TASK MATERIAL -
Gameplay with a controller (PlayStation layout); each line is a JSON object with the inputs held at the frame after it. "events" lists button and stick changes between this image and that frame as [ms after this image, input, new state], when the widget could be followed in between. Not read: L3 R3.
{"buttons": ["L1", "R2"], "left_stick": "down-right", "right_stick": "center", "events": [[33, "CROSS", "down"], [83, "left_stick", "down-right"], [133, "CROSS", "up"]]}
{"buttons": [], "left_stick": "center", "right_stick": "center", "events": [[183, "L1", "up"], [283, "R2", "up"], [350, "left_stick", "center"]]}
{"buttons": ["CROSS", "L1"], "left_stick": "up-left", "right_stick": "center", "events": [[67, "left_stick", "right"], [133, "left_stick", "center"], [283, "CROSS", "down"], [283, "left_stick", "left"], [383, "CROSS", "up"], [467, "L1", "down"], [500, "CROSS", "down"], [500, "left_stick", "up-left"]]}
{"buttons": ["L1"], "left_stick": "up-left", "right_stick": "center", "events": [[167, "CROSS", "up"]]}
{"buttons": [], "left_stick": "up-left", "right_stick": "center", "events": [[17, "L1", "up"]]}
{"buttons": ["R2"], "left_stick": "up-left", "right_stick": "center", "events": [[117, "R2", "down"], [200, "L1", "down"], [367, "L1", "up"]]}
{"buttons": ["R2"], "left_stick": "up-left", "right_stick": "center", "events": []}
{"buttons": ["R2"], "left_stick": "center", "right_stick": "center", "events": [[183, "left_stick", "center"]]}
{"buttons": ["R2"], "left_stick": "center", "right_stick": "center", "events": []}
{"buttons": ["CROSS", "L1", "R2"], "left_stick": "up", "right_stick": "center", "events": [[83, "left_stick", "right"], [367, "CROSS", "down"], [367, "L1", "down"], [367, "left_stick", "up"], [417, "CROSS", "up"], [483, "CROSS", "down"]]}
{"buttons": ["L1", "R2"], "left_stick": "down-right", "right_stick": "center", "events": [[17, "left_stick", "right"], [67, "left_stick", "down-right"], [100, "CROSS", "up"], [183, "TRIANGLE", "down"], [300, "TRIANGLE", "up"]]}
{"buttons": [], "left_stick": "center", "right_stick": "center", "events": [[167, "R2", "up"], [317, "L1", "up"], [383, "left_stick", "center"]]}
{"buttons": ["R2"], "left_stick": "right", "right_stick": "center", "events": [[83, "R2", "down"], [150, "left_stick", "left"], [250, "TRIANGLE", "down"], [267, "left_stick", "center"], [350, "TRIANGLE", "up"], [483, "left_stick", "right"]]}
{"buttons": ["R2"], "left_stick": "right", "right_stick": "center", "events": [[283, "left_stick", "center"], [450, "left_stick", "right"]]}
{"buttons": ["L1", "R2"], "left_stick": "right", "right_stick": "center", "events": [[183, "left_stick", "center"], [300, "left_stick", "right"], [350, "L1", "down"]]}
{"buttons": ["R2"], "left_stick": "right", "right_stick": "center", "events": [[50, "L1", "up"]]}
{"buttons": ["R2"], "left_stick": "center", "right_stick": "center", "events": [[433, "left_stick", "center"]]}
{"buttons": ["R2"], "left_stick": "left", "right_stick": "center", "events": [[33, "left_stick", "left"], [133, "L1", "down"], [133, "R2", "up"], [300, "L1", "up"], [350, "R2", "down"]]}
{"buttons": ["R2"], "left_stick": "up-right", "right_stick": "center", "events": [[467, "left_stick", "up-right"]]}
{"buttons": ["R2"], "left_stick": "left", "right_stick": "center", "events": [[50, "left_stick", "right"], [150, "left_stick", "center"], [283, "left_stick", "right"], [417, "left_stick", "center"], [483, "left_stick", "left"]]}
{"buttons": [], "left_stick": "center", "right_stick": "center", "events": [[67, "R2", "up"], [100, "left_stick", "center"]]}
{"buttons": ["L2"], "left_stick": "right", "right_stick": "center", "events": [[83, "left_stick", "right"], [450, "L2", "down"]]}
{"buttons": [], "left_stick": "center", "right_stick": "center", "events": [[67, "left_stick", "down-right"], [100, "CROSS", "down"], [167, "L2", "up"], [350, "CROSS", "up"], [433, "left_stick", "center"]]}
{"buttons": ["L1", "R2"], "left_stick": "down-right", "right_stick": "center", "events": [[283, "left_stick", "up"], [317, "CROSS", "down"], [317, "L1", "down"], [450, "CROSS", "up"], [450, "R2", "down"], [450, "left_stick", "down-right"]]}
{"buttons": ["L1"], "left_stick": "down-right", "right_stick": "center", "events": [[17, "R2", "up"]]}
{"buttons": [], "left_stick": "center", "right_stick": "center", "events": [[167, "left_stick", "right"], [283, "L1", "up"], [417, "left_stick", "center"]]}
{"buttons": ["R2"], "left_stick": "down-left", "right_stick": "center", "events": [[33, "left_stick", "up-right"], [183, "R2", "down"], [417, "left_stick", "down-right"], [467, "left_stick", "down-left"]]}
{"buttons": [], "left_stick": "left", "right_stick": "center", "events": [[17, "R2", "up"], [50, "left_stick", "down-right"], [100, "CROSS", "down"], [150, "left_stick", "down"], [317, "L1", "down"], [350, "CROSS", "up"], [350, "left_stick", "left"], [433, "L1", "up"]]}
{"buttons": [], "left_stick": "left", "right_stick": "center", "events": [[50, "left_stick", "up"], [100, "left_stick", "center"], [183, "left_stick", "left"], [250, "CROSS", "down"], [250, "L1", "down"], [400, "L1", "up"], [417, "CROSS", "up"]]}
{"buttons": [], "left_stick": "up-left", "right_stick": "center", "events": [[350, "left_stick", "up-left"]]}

WHAT YOU WILL DO - Output the records above precisely.

RESPONSE TO THIS TASK -
Gameplay with a controller (PlayStation layout); each line is a JSON object with the inputs held at the frame after it. "events" lists button and stick changes between this image and that frame as [ms after this image, input, new state], when the widget could be followed in between. Not read: L3 R3.
{"buttons": ["L1", "R2"], "left_stick": "down-right", "right_stick": "center", "events": [[33, "CROSS", "down"], [83, "left_stick", "down-right"], [133, "CROSS", "up"]]}
{"buttons": [], "left_stick": "center", "right_stick": "center", "events": [[183, "L1", "up"], [283, "R2", "up"], [350, "left_stick", "center"]]}
{"buttons": ["CROSS", "L1"], "left_stick": "up-left", "right_stick": "center", "events": [[67, "left_stick", "right"], [133, "left_stick", "center"], [283, "CROSS", "down"], [283, "left_stick", "left"], [383, "CROSS", "up"], [467, "L1", "down"], [500, "CROSS", "down"], [500, "left_stick", "up-left"]]}
{"buttons": ["L1"], "left_stick": "up-left", "right_stick": "center", "events": [[167, "CROSS", "up"]]}
{"buttons": [], "left_stick": "up-left", "right_stick": "center", "events": [[17, "L1", "up"]]}
{"buttons": ["R2"], "left_stick": "up-left", "right_stick": "center", "events": [[117, "R2", "down"], [200, "L1", "down"], [367, "L1", "up"]]}
{"buttons": ["R2"], "left_stick": "up-left", "right_stick": "center", "events": []}
{"buttons": ["R2"], "left_stick": "center", "right_stick": "center", "events": [[183, "left_stick", "center"]]}
{"buttons": ["R2"], "left_stick": "center", "right_stick": "center", "events": []}
{"buttons": ["CROSS", "L1", "R2"], "left_stick": "up", "right_stick": "center", "events": [[83, "left_stick", "right"], [367, "CROSS", "down"], [367, "L1", "down"], [367, "left_stick", "up"], [417, "CROSS", "up"], [483, "CROSS", "down"]]}
{"buttons": ["L1", "R2"], "left_stick": "down-right", "right_stick": "center", "events": [[17, "left_stick", "right"], [67, "left_stick", "down-right"], [100, "CROSS", "up"], [183, "TRIANGLE", "down"], [300, "TRIANGLE", "up"]]}
{"buttons": [], "left_stick": "center", "right_stick": "center", "events": [[167, "R2", "up"], [317, "L1", "up"], [383, "left_stick", "center"]]}
{"buttons": ["R2"], "left_stick": "right", "right_stick": "center", "events": [[83, "R2", "down"], [150, "left_stick", "left"], [250, "TRIANGLE", "down"], [267, "left_stick", "center"], [350, "TRIANGLE", "up"], [483, "left_stick", "right"]]}
{"buttons": ["R2"], "left_stick": "right", "right_stick": "center", "events": [[283, "left_stick", "center"], [450, "left_stick", "right"]]}
{"buttons": ["L1", "R2"], "left_stick": "right", "right_stick": "center", "events": [[183, "left_stick", "center"], [300, "left_stick", "right"], [350, "L1", "down"]]}
{"buttons": ["R2"], "left_stick": "right", "right_stick": "center", "events": [[50, "L1", "up"]]}
{"buttons": ["R2"], "left_stick": "center", "right_stick": "center", "events": [[433, "left_stick", "center"]]}
{"buttons": ["R2"], "left_stick": "left", "right_stick": "center", "events": [[33, "left_stick", "left"], [133, "L1", "down"], [133, "R2", "up"], [300, "L1", "up"], [350, "R2", "down"]]}
{"buttons": ["R2"], "left_stick": "up-right", "right_stick": "center", "events": [[467, "left_stick", "up-right"]]}
{"buttons": ["R2"], "left_stick": "left", "right_stick": "center", "events": [[50, "left_stick", "right"], [150, "left_stick", "center"], [283, "left_stick", "right"], [417, "left_stick", "center"], [483, "left_stick", "left"]]}
{"buttons": [], "left_stick": "center", "right_stick": "center", "events": [[67, "R2", "up"], [100, "left_stick", "center"]]}
{"buttons": ["L2"], "left_stick": "right", "right_stick": "center", "events": [[83, "left_stick", "right"], [450, "L2", "down"]]}
{"buttons": [], "left_stick": "center", "right_stick": "center", "events": [[67, "left_stick", "down-right"], [100, "CROSS", "down"], [167, "L2", "up"], [350, "CROSS", "up"], [433, "left_stick", "center"]]}
{"buttons": ["L1", "R2"], "left_stick": "down-right", "right_stick": "center", "events": [[283, "left_stick", "up"], [317, "CROSS", "down"], [317, "L1", "down"], [450, "CROSS", "up"], [450, "R2", "down"], [450, "left_stick", "down-right"]]}
{"buttons": ["L1"], "left_stick": "down-right", "right_stick": "center", "events": [[17, "R2", "up"]]}
{"buttons": [], "left_stick": "center", "right_stick": "center", "events": [[167, "left_stick", "right"], [283, "L1", "up"], [417, "left_stick", "center"]]}
{"buttons": ["R2"], "left_stick": "down-left", "right_stick": "center", "events": [[33, "left_stick", "up-right"], [183, "R2", "down"], [417, "left_stick", "down-right"], [467, "left_stick", "down-left"]]}
{"buttons": [], "left_stick": "left", "right_stick": "center", "events": [[17, "R2", "up"], [50, "left_stick", "down-right"], [100, "CROSS", "down"], [150, "left_stick", "down"], [317, "L1", "down"], [350, "CROSS", "up"], [350, "left_stick", "left"], [433, "L1", "up"]]}
{"buttons": [], "left_stick": "left", "right_stick": "center", "events": [[50, "left_stick", "up"], [100, "left_stick", "center"], [183, "left_stick", "left"], [250, "CROSS", "down"], [250, "L1", "down"], [400, "L1", "up"], [417, "CROSS", "up"]]}
{"buttons": [], "left_stick": "up-left", "right_stick": "center", "events": [[350, "left_stick", "up-left"]]}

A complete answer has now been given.